A detailed analysis of the impact the UK’s NHS Covid-19 app had on infections is described in a paper published in Nature.
Need to improve global surveillance
An editorial in Nature Biotechnology emphasises the need for greater coordination of SARS-CoV-2 surveillance and tracking internationally. While affluent countries have been improving their efforts, surveillance is often lacking in poorer countries. As vaccination gathers pace there is also the risk of increasing complacency about testing, at the same time as the need to monitor variants is becoming more important.

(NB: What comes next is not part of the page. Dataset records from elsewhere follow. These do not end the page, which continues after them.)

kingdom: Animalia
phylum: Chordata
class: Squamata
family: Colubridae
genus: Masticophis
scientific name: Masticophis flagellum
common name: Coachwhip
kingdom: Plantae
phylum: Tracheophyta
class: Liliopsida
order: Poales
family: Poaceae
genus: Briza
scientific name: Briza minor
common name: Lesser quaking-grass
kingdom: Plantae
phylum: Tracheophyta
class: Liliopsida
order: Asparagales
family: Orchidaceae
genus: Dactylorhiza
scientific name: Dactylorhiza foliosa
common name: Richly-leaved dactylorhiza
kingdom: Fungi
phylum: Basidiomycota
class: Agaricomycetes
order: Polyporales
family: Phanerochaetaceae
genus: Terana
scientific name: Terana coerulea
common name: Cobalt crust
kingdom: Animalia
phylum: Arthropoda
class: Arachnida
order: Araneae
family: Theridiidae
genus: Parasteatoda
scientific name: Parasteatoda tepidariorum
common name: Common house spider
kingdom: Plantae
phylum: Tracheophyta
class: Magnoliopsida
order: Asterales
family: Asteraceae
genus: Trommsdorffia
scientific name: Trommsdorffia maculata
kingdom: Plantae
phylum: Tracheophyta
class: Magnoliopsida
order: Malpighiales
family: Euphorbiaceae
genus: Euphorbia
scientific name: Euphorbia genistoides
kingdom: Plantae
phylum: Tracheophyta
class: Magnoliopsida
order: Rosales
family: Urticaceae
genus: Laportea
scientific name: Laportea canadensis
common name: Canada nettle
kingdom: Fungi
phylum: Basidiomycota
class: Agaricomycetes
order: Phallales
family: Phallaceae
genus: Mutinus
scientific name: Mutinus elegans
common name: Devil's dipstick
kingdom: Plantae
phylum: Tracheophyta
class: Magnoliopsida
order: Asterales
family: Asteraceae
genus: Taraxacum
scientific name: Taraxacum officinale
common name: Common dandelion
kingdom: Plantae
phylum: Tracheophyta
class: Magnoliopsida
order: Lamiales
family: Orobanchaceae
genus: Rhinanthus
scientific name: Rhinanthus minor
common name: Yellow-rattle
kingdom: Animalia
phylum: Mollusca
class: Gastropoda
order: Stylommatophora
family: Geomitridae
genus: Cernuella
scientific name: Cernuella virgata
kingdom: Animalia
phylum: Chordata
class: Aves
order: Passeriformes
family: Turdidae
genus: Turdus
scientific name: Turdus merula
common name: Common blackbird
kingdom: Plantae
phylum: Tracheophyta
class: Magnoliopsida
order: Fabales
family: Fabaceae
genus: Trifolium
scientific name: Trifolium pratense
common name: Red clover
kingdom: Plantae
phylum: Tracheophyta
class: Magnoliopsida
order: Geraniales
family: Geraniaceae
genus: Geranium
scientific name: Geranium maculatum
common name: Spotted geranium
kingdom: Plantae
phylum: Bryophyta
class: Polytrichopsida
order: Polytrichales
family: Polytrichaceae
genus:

Outside of South Africa there is limited knowledge of viral variants circulating in Africa. A new study has looked more closely at other parts of Africa and identified strong connections between variants there and Europe. The rapid spread of the B.1.351 variant to other African countries also indicates that border controls within Africa are ineffective. Two variants of interest, B.1.525 in West Africa and A.23.1 in East Africa, are increasing in frequency and require further surveillance and study. The paper has not yet been peer reviewed.
The pandemic changed social sciences
The pandemic has had a big impact on how social scientists study human behaviour. There is now a greater emphasis on “big science”, using apps and the internet to recruit participants or collect data, and to change the design of studies. Examples are provided in a Nature news article.